▸ **RECORDS TO USE**
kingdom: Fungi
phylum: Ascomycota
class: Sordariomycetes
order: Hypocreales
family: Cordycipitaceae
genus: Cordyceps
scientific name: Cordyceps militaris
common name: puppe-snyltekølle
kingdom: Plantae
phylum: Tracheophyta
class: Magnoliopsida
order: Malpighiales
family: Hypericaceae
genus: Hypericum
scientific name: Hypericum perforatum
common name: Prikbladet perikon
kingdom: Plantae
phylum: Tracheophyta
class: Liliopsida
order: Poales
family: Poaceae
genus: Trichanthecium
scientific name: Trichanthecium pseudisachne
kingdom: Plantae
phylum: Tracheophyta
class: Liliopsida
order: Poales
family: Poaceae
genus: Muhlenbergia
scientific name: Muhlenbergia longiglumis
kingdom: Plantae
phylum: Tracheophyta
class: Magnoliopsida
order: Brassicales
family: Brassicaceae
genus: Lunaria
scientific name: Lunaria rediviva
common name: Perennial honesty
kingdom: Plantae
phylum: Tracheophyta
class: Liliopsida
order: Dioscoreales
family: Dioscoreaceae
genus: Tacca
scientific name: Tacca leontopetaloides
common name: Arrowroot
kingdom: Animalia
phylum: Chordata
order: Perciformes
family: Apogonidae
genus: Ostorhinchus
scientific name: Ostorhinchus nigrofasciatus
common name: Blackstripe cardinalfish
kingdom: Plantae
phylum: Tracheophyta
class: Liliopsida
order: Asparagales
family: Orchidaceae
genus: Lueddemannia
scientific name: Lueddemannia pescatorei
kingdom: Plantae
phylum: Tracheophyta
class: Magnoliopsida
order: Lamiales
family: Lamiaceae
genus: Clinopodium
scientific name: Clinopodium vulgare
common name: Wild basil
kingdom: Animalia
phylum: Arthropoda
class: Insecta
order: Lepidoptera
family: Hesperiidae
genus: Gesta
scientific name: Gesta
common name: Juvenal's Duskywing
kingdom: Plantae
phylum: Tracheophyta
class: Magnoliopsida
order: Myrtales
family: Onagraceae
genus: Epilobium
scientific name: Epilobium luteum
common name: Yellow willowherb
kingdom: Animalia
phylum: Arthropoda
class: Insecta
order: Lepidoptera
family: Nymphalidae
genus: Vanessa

▸ **WHAT YOU WILL DO**
Rewrite as a numbered list the part of the entries above that opens with the line containing "order: Asparagales" and closes with the line containing "family: Onagraceae", including both of those lines. Omit any blank lines.

▸ **OUTPUT**
1. order: Asparagales
2. family: Orchidaceae
3. genus: Lueddemannia
4. scientific name: Lueddemannia pescatorei
5. kingdom: Plantae
6. phylum: Tracheophyta
7. class: Magnoliopsida
8. order: Lamiales
9. family: Lamiaceae
10. genus: Clinopodium
11. scientific name: Clinopodium vulgare
12. common name: Wild basil
13. kingdom: Animalia
14. phylum: Arthropoda
15. class: Insecta
16. order: Lepidoptera
17. family: Hesperiidae
18. genus: Gesta
19. scientific name: Gesta
20. common name: Juvenal's Duskywing
21. kingdom: Plantae
22. phylum: Tracheophyta
23. class: Magnoliopsida
24. order: Myrtales
25. family: Onagraceae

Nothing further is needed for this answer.